▶ **PROBLEM TO WORK ON**: Begin at the line below that has "AGENCY OF VIETNAM GENERAL" and stop after the line that has "analysis, which includes". Please restate only those lines, word for word.

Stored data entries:

· · · ·

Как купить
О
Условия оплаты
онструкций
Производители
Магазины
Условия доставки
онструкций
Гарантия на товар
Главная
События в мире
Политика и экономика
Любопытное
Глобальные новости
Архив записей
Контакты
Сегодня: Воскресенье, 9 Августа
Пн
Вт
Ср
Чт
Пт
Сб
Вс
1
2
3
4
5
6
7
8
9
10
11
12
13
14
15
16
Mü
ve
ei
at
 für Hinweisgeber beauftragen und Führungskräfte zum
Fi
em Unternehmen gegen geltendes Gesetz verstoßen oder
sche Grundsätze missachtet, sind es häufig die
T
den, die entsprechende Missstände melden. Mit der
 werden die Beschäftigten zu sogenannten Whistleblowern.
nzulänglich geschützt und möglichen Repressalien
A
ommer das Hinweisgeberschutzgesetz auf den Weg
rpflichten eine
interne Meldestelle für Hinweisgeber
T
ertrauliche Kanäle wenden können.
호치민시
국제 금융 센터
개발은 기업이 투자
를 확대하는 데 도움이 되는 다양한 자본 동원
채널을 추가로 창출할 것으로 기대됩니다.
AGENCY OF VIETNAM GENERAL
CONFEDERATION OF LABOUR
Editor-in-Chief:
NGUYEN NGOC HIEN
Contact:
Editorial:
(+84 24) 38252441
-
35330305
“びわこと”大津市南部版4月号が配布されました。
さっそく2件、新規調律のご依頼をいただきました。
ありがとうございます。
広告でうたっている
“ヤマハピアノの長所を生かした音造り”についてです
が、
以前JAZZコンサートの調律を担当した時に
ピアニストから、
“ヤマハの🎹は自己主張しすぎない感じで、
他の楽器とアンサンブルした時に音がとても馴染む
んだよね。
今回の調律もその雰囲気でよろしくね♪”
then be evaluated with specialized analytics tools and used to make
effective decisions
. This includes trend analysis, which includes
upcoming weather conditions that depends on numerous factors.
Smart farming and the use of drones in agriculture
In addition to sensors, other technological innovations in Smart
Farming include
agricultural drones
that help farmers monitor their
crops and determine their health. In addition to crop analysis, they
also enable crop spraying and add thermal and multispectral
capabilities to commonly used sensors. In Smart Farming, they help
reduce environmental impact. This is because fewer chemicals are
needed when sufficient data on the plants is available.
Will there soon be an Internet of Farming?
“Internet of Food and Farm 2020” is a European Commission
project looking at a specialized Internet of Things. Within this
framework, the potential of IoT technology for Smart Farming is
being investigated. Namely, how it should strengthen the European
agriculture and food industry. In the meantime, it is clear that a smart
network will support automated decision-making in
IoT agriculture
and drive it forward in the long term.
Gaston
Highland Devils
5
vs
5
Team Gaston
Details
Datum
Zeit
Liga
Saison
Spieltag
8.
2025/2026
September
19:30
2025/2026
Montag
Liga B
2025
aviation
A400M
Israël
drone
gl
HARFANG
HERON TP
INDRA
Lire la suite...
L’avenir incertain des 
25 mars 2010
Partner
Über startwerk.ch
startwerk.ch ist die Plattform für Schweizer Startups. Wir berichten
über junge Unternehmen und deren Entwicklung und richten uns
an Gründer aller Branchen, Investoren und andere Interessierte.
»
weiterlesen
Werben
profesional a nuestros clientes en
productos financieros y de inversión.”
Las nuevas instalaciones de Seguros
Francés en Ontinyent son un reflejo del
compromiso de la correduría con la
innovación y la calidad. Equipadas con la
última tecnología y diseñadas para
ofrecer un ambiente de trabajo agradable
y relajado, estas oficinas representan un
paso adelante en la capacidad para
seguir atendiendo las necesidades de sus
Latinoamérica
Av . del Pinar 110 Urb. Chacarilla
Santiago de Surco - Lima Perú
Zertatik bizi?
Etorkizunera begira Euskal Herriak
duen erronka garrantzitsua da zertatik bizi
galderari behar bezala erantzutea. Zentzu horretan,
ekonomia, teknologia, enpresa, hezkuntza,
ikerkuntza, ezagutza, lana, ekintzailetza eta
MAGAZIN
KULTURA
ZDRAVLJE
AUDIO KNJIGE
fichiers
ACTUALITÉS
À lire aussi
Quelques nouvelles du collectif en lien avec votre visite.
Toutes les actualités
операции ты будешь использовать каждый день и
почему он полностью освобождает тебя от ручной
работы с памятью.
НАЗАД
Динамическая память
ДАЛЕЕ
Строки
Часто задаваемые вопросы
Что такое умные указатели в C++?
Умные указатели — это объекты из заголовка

· · · ·

▶ **WRITTEN ANSWER**:
AGENCY OF VIETNAM GENERAL
CONFEDERATION OF LABOUR
Editor-in-Chief:
NGUYEN NGOC HIEN
Contact:
Editorial:
(+84 24) 38252441
-
35330305
“びわこと”大津市南部版4月号が配布されました。
さっそく2件、新規調律のご依頼をいただきました。
ありがとうございます。
広告でうたっている
“ヤマハピアノの長所を生かした音造り”についてです
が、
以前JAZZコンサートの調律を担当した時に
ピアニストから、
“ヤマハの🎹は自己主張しすぎない感じで、
他の楽器とアンサンブルした時に音がとても馴染む
んだよね。
今回の調律もその雰囲気でよろしくね♪”
then be evaluated with specialized analytics tools and used to make
effective decisions
. This includes trend analysis, which includes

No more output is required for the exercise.